Falling oil prices are also hurting Tehran, considerably more than other regional producers. Among the Gulf producers, Iran has the highest fiscal break-even price for its budget at over $130 per barrel of Brent, compared with the UAE at around $70 per barrel and Saudi Arabia at about $90, a Deutsche Bank report recently said.

And both Washington and Riyadh have a common interest in holding Iranian nuclear ambitions in check. Fall in oil prices could help them achieve the goal, some now insist.

An added bonus for the OPEC producers could be that a sustained slump in the price of oil could put many drillers and others working the US “tight” oil sector in a tough spot, curtailing production.

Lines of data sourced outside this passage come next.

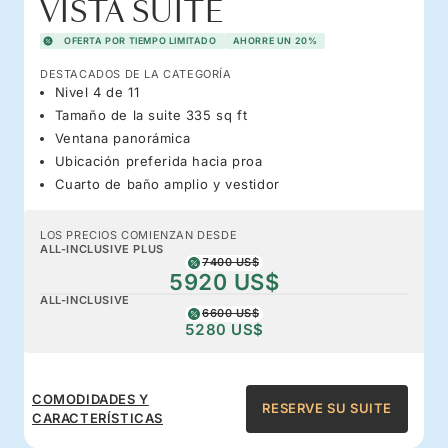
VISTA SUITE
OFERTA POR TIEMPO LIMITADO
AHORRE UN 20%
DESTACADOS DE LA CATEGORÍA
Nivel 4 de 11
Tamaño de la suite 335 sq ft
Ventana panorámica
Ubicación preferida hacia proa
Cuarto de baño amplio y vestidor
LOS PRECIOS COMIENZAN DESDE
ALL-INCLUSIVE PLUS
7400 US$
5920 US$
ALL-INCLUSIVE
6600 US$
5280 US$
COMODIDADES Y
RESERVE SU SUITE
CARACTERÍSTICAS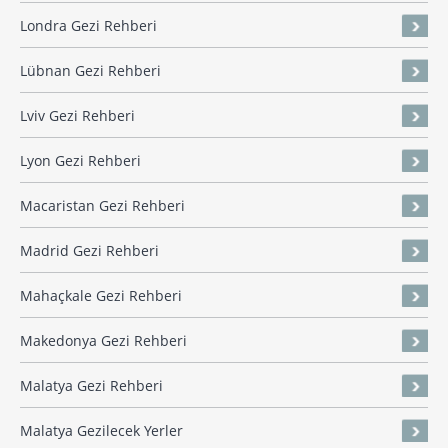
Londra Gezi Rehberi
Lübnan Gezi Rehberi
Lviv Gezi Rehberi
Lyon Gezi Rehberi
Macaristan Gezi Rehberi
Madrid Gezi Rehberi
Mahaçkale Gezi Rehberi
Makedonya Gezi Rehberi
Malatya Gezi Rehberi
Malatya Gezilecek Yerler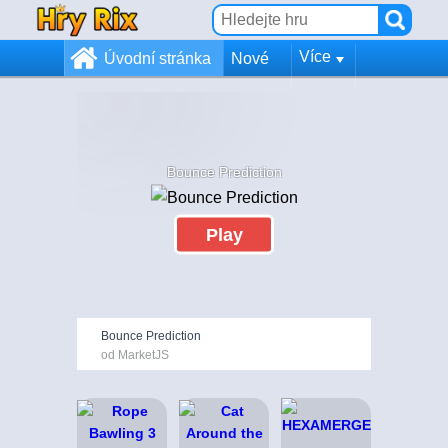
Více
Úvodní stránka
Nové
Bounce Prediction
Play
Bounce Prediction
od MarketJS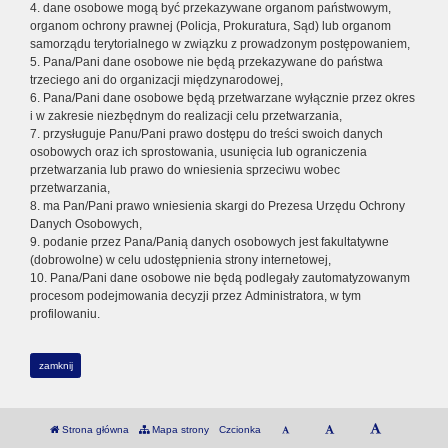
4. dane osobowe mogą być przekazywane organom państwowym,
organom ochrony prawnej (Policja, Prokuratura, Sąd) lub organom
samorządu terytorialnego w związku z prowadzonym postępowaniem,
5. Pana/Pani dane osobowe nie będą przekazywane do państwa
trzeciego ani do organizacji międzynarodowej,
6. Pana/Pani dane osobowe będą przetwarzane wyłącznie przez okres
i w zakresie niezbędnym do realizacji celu przetwarzania,
7. przysługuje Panu/Pani prawo dostępu do treści swoich danych
osobowych oraz ich sprostowania, usunięcia lub ograniczenia
przetwarzania lub prawo do wniesienia sprzeciwu wobec
przetwarzania,
8. ma Pan/Pani prawo wniesienia skargi do Prezesa Urzędu Ochrony
Danych Osobowych,
9. podanie przez Pana/Panią danych osobowych jest fakultatywne
(dobrowolne) w celu udostępnienia strony internetowej,
10. Pana/Pani dane osobowe nie będą podlegały zautomatyzowanym
procesom podejmowania decyzji przez Administratora, w tym
profilowaniu.
zamknij
Strona główna
Mapa strony
Czcionka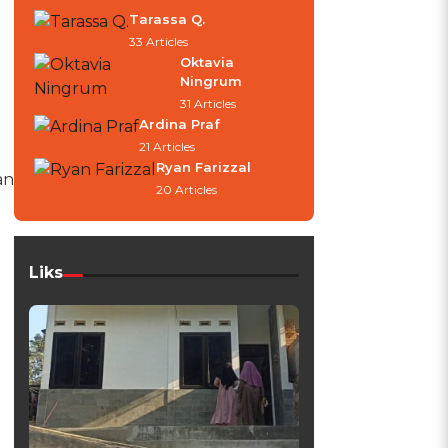
Tarassa Q.
33 Articles
Oktavia
Ningrum
31 Articles
Ardina Praf
21 Articles
Ryan Farizzal
an
20 Articles
Liks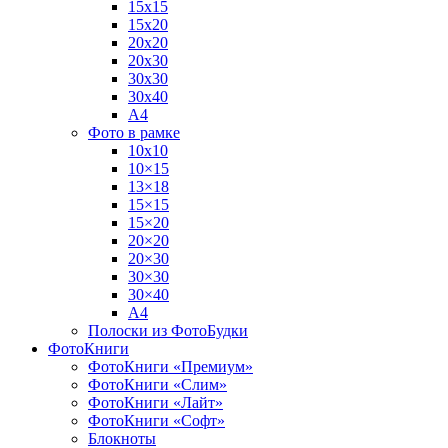
15х15
15х20
20х20
20х30
30х30
30х40
А4
Фото в рамке
10х10
10×15
13×18
15×15
15×20
20×20
20×30
30×30
30×40
A4
Полоски из ФотоБудки
ФотоКниги
ФотоКниги «Премиум»
ФотоКниги «Слим»
ФотоКниги «Лайт»
ФотоКниги «Софт»
Блокноты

A Bank of America-Merrill Lynch analysts was quoted in the media as saying: “With production costs ranging from $50 to $75/bbl at the well head, a decline in Brent crude oil prices to $85 would likely be a major blow to US shale oil players and lead to a significant slowdown in investment.”

A Deutsche Bank analysis says, “tight oil” in North America is unlikely to attract investment at a cost of $90 per barrel. The German investment bank estimates that if OPEC fails to cut production in response to the current trend in falling oil prices then around 9pc of US “tight oil” output would be immediately rendered uneconomic at a level of $90 per barrel. This figure would rise to 39pc should prices slump as low as $80 per barrel.

Indeed the cost of unconventional barrels are considerable higher than the conventional crude barrel in the region. Saudi Arabia is known to incur the lowest cost per barrel, as compared to most of its competitors.

However, conspiracy theorists seem missing out the changed scenario. We are not in the 80s. The cash requirements of Saudi Arabia and the rest of Gulf are going up and not down. Post-Arab spring, public spending too has gone up considerably and all these oil based economies need cash flow - in terms of petrodollars - to sustain the elevated spending.

The IMF is already out with the first warning shots. As oil markets cool, the Kingdom risks falling into a budget deficit next year and may have to tap its reserves, the International Monetary Fund (IMF) warned, in its recent annual consultation paper.

One sign that Saudi Arabia is in danger of dipping into deficit is its “break-even oil price” – the price oil needed for the country to balance its budget. IMF underlined that Saudi Arabia’s breakeven price has risen to $89 a barrel in 2013 from $78 a barrel in 2012.

“This expenditure path and lower oil revenues lead to an overall fiscal deficit in 2015, which is expected to deteriorate further to almost 7.5 percent of GDP by 2019,” the fund, the 54-page dossier said.

Riyadh could not be oblivious to all this.